→ Records for this task
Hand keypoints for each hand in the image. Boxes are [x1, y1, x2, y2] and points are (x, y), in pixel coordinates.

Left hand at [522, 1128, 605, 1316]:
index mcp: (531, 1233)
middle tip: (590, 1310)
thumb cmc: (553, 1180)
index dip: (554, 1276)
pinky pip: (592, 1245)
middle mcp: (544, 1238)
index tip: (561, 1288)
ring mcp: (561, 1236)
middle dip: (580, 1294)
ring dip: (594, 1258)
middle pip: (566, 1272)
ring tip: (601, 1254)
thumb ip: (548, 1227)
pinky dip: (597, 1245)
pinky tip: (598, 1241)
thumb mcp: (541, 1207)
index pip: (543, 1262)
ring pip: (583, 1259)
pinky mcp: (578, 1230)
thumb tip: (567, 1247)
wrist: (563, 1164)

---

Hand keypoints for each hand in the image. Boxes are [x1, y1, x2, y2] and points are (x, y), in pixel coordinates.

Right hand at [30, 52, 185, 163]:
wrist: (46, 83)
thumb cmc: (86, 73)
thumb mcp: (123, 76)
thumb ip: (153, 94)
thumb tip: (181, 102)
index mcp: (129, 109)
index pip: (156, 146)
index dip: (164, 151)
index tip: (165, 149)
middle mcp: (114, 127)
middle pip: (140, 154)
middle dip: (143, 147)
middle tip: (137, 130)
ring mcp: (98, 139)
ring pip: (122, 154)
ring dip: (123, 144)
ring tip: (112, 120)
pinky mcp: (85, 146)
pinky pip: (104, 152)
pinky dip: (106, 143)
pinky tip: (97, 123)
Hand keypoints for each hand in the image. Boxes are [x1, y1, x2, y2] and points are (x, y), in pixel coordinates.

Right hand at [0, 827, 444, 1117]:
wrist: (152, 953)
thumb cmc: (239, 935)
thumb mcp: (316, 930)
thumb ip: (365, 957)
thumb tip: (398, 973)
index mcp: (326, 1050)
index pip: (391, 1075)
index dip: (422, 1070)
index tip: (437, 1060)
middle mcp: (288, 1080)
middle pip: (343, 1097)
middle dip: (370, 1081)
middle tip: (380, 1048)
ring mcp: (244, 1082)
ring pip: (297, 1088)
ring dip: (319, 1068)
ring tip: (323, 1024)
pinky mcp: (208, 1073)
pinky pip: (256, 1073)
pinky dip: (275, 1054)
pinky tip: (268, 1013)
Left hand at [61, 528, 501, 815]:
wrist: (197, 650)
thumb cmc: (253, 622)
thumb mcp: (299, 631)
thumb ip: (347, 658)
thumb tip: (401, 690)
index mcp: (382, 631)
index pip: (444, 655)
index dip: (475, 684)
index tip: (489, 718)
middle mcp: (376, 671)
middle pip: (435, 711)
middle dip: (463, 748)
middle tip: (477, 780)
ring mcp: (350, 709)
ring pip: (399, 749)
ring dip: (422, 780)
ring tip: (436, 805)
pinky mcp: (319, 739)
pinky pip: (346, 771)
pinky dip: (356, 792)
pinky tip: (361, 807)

→ Work to complete
Within the listing above, give again exactly every line from the line with "index tip: (561, 1288)" through the line with "wrist: (563, 1164)", both included, and no other line.

→ Solved exercise
index tip: (561, 1288)
ring mcp: (561, 1236)
middle dip: (580, 1294)
ring dip: (594, 1258)
middle pip: (566, 1272)
ring tip: (601, 1254)
thumb ip: (548, 1227)
pinky dip: (597, 1245)
pinky tip: (598, 1241)
thumb mcp: (541, 1207)
index pip: (543, 1262)
ring pip: (583, 1259)
pinky mcp: (578, 1230)
thumb tip: (567, 1247)
wrist: (563, 1164)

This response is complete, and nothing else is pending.